North America has posted double-digit increases in car sales so far this year, lifting purchases to their highest level since 2007 in a trend that reflects a global surge in buying, Scotiabank Economics says.

"Car sales are advancing in every region, with the exception of Western Europe," Carlos Gomes, Scotiabank Economics senior economist and auto industry specialist, said in the bank's Global Auto Report released Tuesday.

"We expect continued gains in the second half supported by record low short-and long-term interest rates in most nations, the recent acceleration in the pace of automotive lending across the globe and solid job creation in emerging markets."

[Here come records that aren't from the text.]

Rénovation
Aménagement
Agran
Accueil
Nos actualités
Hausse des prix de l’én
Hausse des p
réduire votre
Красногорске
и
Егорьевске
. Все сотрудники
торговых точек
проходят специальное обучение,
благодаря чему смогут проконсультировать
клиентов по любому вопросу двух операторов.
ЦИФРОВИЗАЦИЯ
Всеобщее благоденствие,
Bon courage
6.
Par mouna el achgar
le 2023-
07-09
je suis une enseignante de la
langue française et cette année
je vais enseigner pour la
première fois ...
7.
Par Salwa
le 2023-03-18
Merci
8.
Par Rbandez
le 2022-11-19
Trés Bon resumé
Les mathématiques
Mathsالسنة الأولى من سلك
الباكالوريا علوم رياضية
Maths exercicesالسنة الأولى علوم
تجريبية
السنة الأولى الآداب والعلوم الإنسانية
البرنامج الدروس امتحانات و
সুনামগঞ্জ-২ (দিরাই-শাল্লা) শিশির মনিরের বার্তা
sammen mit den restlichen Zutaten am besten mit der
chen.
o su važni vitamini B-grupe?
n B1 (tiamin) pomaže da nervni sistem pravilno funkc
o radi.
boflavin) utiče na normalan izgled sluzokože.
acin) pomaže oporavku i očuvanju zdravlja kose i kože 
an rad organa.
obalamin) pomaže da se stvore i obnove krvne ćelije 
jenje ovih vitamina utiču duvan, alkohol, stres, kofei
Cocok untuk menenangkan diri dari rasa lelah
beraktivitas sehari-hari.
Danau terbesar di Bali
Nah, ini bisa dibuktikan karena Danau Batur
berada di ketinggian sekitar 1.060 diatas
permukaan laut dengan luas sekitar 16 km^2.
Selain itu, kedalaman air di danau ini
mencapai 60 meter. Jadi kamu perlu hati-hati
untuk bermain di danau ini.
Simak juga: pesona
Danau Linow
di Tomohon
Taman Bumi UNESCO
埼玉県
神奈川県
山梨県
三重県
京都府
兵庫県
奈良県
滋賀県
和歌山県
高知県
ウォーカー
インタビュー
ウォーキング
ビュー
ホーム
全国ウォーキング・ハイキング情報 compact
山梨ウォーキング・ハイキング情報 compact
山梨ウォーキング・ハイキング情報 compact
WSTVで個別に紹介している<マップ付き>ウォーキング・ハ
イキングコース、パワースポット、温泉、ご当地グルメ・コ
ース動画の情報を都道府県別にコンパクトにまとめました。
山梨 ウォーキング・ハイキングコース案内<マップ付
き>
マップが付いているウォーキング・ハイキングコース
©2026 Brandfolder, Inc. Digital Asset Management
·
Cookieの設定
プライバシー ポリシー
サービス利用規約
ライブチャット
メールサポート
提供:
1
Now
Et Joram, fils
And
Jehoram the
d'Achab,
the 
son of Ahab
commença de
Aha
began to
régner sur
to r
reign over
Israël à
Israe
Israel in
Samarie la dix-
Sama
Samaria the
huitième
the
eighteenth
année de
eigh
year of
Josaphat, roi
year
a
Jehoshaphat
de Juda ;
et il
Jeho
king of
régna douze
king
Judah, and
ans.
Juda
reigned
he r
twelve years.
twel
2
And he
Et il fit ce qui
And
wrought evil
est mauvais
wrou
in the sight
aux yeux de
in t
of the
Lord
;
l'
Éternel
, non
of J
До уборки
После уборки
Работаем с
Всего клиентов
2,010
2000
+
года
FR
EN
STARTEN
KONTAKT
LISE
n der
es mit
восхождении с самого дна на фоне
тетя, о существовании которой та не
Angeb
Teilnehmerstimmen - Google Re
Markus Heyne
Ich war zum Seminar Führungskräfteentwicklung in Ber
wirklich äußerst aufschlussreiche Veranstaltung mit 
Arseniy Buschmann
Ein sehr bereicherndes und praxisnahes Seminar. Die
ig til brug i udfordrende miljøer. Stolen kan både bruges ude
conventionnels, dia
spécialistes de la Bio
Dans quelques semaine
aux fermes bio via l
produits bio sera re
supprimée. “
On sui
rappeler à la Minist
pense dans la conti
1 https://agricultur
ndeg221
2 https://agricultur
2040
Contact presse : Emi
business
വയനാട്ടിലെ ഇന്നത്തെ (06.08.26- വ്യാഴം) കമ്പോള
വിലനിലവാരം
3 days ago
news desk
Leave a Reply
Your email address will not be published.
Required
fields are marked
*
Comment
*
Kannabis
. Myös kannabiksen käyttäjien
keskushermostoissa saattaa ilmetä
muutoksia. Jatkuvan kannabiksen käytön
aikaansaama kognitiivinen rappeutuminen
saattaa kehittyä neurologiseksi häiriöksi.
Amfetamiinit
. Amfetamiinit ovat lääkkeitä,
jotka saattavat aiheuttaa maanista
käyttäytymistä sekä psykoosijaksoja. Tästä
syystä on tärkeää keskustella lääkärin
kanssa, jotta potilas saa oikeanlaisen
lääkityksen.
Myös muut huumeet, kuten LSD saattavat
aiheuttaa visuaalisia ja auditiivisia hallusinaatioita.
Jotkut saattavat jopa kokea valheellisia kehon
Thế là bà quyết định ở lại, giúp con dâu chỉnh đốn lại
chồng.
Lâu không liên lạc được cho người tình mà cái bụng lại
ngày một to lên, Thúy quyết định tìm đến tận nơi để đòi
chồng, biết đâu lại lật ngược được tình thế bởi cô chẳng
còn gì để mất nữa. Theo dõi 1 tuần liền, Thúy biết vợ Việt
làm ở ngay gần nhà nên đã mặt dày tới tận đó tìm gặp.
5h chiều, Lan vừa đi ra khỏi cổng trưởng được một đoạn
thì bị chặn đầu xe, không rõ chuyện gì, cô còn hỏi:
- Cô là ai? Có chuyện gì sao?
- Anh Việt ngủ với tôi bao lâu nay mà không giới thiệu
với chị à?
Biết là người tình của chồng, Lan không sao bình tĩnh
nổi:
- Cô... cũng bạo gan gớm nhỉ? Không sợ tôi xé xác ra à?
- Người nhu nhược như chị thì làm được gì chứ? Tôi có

Light-vehicle sales in North America have jumped 13 per cent so far this year, led by a 21 per cent surge in purchases by U.S. businesses, governments and rental car agencies.

"Purchases in Canada have been stronger than we expected this year, prompting us to increase our 2012 forecast to 1.68 million units, the second-highest annual total on record," Gomes said.

"Automakers are currently offering both 0 per cent financing and employee pricing, providing discounts up to $14,000 Cdn."

Worldwide, Scotiabank said car sales advanced six per cent in the first half of 2012, despite headwinds associated with the sovereign debt problems in Western Europe and moderation in the pace of global economic activity.

Japan and Russia are leading the way in the current buying spree, with gains of 52 and 29 per cent respectively. Western Europe continues to lag, with sales set to decline to 12.2 million units this year - the fifth consecutive slide and the lowest level since 1996.

The improvement in Japan reflects a bounce from last year's tsunamiinduced slump which slashed purchases to only 3.5 million units - the lowest level since 1986 - as well as government incentives for eco-friendly vehicles.

However, gains are expected to moderate in coming months as pent-up demand subsides and demographics undercut purchases. The number of potential car buyers in Japan is declining by almost one per cent a year, the worst demographic trend among the Group of Seven advanced economies.

Sales in Russia this year are on target to surpass the pre-crisis peak of 2.9 million sold in 2008. Volumes in Russia are expected to overtake Germany (3.2 million this year) by the middle of the decade, becoming the largest market in Europe, Scotiabank said.

The gains are being supported by government policies to increase auto financing, a rising middle class, record-high oil prices and below-average vehicle penetration.

Sales in China and Brazil have accelerated to double-digit gains in recent months, bolstered by government stimulus.